EXERCISE AIM:
Below is a block of records; reproduce all of them exactly and leave out any pictures.

INPUT DATA:
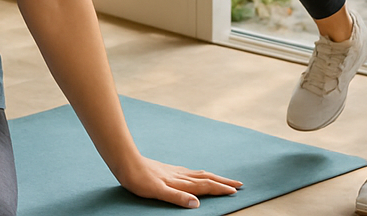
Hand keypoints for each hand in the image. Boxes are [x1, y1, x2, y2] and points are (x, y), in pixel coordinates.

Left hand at [117, 153, 241, 208]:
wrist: (127, 163)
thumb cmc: (140, 180)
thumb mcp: (158, 192)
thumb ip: (177, 197)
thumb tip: (197, 203)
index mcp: (181, 183)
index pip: (205, 186)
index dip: (220, 189)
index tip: (235, 191)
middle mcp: (181, 176)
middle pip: (207, 178)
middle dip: (223, 182)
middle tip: (239, 184)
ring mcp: (176, 172)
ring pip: (200, 174)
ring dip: (214, 178)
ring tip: (224, 180)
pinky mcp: (169, 170)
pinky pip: (191, 173)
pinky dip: (201, 175)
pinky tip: (198, 175)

PROBLEM SOLUTION:
Hand keypoints for each hand in the image. Boxes are [x1, y1, x2, y2] and points are (x, y), in pixel coordinates.

Left hand at [117, 153, 241, 208]:
wrist: (127, 163)
thumb cmc: (140, 180)
thumb mcp: (158, 192)
thumb ip: (177, 197)
thumb tip: (197, 203)
index mcp: (181, 183)
index pip: (205, 186)
index dip: (220, 189)
index tip: (235, 191)
middle mcp: (181, 176)
middle pip: (207, 178)
middle dip: (223, 182)
middle tip: (239, 184)
ring mcp: (176, 172)
ring pip: (200, 174)
ring dip: (214, 178)
ring tip: (224, 180)
pinky mcp: (169, 170)
pinky pip: (191, 173)
pinky dip: (201, 175)
pinky tip: (198, 175)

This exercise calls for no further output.